A Book About a Film About a Journey to a Room

Geoff Dyer

Pantheon: 230 pp., $24

Imagine going to the movies but, for one reason or another, you can’t see or hear anything on-screen. Fortunately, you can still experience the film with the help of a friend tugging on your sleeve excitedly and guiding you through the movie by describing what they see and hear, and, for added color, what it means. How much you’d gain from that experience would depend on your level of patience, certainly, but also on the quality of the film and your friend’s abilities. Is he or she familiar with the movie? A fan? And is your friend sharp enough to paint an entertaining picture?

These, roughly, are the conditions constructed by novelist and essayist Geoff Dyer in “Zona,” a book-length effort to summarize Andrei Tarkovsky’s 1979 film “Stalker” from opening shot to fade-to-black. Dyer’s mission sounds impossible on the surface, but putting sound and visuals into words has always been the challenge for arts criticism. The idea is no stranger to book-length explorations, either, particularly in recent years with Soft Skull Press’ loving Deep Focus Series, which enables writers to deconstruct specific movies, and Continuum’s obsession-friendly “33 1/3” series with its open-ended examinations of classic albums.
----------------------------------------
- [Set task 1]: Repeat the stretch of the book review from "These, roughly, are" through "of classic albums.".

- [Data for this exercise]:
----------------------------------------
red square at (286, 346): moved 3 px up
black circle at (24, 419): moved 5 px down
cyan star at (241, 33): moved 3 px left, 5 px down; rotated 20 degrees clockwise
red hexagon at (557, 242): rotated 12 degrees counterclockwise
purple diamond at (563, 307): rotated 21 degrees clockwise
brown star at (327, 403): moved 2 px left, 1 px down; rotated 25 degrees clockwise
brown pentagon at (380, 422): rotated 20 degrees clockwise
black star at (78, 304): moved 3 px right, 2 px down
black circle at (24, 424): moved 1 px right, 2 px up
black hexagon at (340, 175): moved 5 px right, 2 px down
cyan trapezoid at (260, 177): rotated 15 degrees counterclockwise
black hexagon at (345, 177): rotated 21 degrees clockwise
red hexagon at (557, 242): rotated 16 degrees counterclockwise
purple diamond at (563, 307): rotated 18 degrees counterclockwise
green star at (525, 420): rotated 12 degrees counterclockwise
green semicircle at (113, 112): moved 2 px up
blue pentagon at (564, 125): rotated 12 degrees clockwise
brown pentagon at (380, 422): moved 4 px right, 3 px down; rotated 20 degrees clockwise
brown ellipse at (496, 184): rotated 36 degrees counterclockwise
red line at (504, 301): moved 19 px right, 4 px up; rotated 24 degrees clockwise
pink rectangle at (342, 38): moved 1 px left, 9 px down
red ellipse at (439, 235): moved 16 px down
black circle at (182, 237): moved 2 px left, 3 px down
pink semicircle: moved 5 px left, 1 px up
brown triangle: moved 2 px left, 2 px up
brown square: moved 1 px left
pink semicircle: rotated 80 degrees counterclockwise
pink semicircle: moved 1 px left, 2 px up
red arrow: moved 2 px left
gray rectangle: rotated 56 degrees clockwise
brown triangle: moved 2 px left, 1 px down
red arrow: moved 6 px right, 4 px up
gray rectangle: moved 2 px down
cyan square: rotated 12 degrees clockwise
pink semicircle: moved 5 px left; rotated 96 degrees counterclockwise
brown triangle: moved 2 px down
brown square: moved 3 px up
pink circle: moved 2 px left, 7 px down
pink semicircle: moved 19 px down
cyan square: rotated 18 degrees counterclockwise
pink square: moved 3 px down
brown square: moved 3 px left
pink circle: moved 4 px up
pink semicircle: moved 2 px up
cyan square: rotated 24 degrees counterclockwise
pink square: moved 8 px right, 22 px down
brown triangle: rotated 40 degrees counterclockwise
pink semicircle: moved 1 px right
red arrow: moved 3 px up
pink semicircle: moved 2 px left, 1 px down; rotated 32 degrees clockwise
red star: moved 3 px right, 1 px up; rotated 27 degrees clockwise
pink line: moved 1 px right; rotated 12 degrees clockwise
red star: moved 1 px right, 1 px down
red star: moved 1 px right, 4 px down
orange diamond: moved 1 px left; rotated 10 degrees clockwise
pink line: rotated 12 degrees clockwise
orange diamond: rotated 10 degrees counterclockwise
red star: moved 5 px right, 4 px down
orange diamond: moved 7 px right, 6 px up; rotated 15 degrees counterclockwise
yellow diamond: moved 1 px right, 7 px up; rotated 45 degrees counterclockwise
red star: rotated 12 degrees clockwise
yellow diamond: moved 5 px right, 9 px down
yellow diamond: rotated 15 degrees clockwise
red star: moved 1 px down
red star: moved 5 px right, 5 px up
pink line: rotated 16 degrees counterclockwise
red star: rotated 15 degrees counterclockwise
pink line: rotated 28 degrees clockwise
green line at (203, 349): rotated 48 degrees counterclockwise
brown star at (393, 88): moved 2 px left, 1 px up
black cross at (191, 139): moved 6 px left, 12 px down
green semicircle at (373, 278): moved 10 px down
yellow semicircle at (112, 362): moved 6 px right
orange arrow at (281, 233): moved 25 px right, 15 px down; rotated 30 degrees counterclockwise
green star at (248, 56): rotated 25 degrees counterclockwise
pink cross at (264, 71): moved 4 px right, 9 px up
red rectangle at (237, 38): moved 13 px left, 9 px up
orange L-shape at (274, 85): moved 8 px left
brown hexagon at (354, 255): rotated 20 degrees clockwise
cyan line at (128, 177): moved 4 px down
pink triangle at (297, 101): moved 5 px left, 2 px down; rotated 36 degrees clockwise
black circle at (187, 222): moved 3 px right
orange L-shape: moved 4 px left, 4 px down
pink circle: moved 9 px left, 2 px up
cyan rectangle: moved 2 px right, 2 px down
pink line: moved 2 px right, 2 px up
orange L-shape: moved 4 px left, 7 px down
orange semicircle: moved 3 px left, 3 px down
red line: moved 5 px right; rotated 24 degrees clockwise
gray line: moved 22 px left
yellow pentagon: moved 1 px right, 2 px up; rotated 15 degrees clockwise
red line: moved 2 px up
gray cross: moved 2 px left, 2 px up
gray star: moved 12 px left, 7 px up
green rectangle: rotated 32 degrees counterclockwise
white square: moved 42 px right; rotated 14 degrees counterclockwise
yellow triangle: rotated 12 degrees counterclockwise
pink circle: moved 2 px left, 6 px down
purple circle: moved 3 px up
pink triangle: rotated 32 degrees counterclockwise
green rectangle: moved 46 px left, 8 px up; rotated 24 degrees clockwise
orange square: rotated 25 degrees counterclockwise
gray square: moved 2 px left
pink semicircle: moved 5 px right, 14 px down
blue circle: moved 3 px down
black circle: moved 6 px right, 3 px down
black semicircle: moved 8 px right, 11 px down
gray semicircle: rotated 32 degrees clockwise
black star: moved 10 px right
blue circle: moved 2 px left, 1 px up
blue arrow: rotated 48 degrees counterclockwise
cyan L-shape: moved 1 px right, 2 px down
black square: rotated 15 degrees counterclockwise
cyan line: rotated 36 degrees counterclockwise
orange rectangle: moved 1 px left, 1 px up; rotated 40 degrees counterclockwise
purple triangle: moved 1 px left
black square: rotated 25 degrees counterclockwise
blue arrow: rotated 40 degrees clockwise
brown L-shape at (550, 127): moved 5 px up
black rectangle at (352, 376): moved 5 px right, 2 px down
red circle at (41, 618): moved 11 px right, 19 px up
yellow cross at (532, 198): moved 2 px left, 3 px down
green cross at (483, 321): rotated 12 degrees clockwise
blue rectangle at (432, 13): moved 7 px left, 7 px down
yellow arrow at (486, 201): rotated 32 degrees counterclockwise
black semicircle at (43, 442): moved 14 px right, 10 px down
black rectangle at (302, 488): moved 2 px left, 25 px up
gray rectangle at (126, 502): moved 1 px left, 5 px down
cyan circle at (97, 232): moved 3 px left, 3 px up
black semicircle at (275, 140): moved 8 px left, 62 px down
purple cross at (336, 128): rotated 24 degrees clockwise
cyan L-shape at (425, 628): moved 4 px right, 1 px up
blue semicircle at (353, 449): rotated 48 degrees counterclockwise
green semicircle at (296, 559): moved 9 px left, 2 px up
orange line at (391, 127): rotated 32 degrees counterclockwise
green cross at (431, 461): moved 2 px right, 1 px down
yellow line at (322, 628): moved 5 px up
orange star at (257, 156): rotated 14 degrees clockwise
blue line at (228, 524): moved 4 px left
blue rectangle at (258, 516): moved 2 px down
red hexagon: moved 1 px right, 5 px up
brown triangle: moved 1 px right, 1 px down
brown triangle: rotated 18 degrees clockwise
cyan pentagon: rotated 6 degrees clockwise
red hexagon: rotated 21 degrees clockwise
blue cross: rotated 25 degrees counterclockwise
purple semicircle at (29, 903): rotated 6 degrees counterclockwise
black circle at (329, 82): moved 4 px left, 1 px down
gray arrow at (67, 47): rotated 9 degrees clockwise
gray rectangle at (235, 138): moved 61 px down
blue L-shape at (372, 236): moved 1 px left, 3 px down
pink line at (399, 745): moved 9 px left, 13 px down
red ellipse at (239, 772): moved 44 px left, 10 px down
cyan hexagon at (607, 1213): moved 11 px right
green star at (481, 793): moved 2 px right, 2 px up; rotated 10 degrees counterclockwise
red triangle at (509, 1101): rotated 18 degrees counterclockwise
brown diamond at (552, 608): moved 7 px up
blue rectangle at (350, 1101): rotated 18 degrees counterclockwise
----------------------------------------
- [Set task 2]: Reproduce the stretch of the records from their first line through the line containing "black circle at (24, 424): moved", and include nothing else.

- [Full solution 1]:
These, roughly, are the conditions constructed by novelist and essayist Geoff Dyer in “Zona,” a book-length effort to summarize Andrei Tarkovsky’s 1979 film “Stalker” from opening shot to fade-to-black. Dyer’s mission sounds impossible on the surface, but putting sound and visuals into words has always been the challenge for arts criticism. The idea is no stranger to book-length explorations, either, particularly in recent years with Soft Skull Press’ loving Deep Focus Series, which enables writers to deconstruct specific movies, and Continuum’s obsession-friendly “33 1/3” series with its open-ended examinations of classic albums.

- [Full solution 2]:
red square at (286, 346): moved 3 px up
black circle at (24, 419): moved 5 px down
cyan star at (241, 33): moved 3 px left, 5 px down; rotated 20 degrees clockwise
red hexagon at (557, 242): rotated 12 degrees counterclockwise
purple diamond at (563, 307): rotated 21 degrees clockwise
brown star at (327, 403): moved 2 px left, 1 px down; rotated 25 degrees clockwise
brown pentagon at (380, 422): rotated 20 degrees clockwise
black star at (78, 304): moved 3 px right, 2 px down
black circle at (24, 424): moved 1 px right, 2 px up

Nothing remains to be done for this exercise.